** Text segment follows **

Aurora Cannabis Inc (TSX:ACB)(NYSE:ACB) is one of many weed stocks that fell from grace in mid-late 2019. After reaching a high of $13.26 in March, it began a steep, months long tumble, at one point falling as low as $7.78.
In August, the stock has been on a minor upswing, having regained about 11% of its value since the start of the month, but it remains way down from its 52 week highs.
Marijuana stocks are known for their volatility, and Aurora is no exception. With a beta coefficient of 2.59, it’s more than twice as volatile as the TSX index, which makes trying to anticipate future prices for the stock difficult.
However, it’s possible to gauge whether the ACB’s long term trajectory will be positive or negative. We can start with the company’s most recent financial results.
Huge growth, but continued losses
In all of its recent quarters, Aurora has posted massive year-over-year revenue growth. In Q3, for example, it reported $75 million in sales, up 367% from the same quarter a year before and 21% from the prior quarter.
That’s impressive growth, but it should be mentioned that the company continues to run large losses: in Q3, the loss attributable to shareholders stood at $158 million. The good news is that this loss was down from Q2, when the company lost $237 million.
However, it’s still enormous as a percentage of revenue.
When evaluating profits and losses in a company like Aurora, it makes sense to separate net results from operating results. After all, cannabis companies own huge amounts of biological assets, whose fair value can be re-assessed resulting in financial losses that don’t reflect operating performance.
In Aurora’s case, the most recent quarter’s operating loss was $75 million–far lower than its net loss and also less than revenue. The operating loss is also down from Q1, when the company lost $96 million from operations.

** End of Text segment **

> [Assignment A]:
What beta coefficient does the Aurora Cannabis text give for the stock?
> [Assignment B]:
Restate the stretch of the Aurora Cannabis text from "However, it’s still" through "reflect operating performance.", switching "fair value" to "market value".
The entries that follow were taken from a separate source.

** Available data follows **

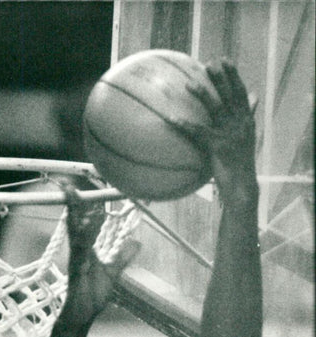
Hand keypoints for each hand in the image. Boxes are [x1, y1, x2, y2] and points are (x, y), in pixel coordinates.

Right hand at [58, 185, 138, 326]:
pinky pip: (80, 251)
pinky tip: (85, 224)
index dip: (81, 206)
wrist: (81, 318)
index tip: (77, 188)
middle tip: (67, 184)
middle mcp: (79, 252)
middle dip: (72, 204)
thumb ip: (123, 257)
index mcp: (86, 250)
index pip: (83, 223)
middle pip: (75, 223)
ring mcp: (76, 261)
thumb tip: (137, 242)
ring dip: (75, 215)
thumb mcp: (113, 273)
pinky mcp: (76, 272)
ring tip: (74, 196)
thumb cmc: (91, 297)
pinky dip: (83, 237)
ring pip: (76, 233)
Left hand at [181, 60, 257, 204]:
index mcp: (247, 121)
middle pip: (230, 94)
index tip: (225, 60)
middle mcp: (240, 123)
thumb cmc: (240, 166)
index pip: (241, 92)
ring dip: (202, 94)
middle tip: (209, 63)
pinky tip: (170, 118)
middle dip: (220, 77)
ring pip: (215, 108)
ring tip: (188, 83)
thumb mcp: (246, 140)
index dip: (234, 75)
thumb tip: (254, 97)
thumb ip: (247, 117)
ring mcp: (230, 134)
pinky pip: (197, 132)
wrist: (242, 188)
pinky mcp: (218, 146)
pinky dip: (183, 124)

** End of Available data **

> [Problem solution A]:
2.59

> [Problem solution B]:
However, it’s still enormous as a percentage of revenue.
When evaluating profits and losses in a company like Aurora, it makes sense to separate net results from operating results. After all, cannabis companies own huge amounts of biological assets, whose market value can be re-assessed resulting in financial losses that don’t reflect operating performance.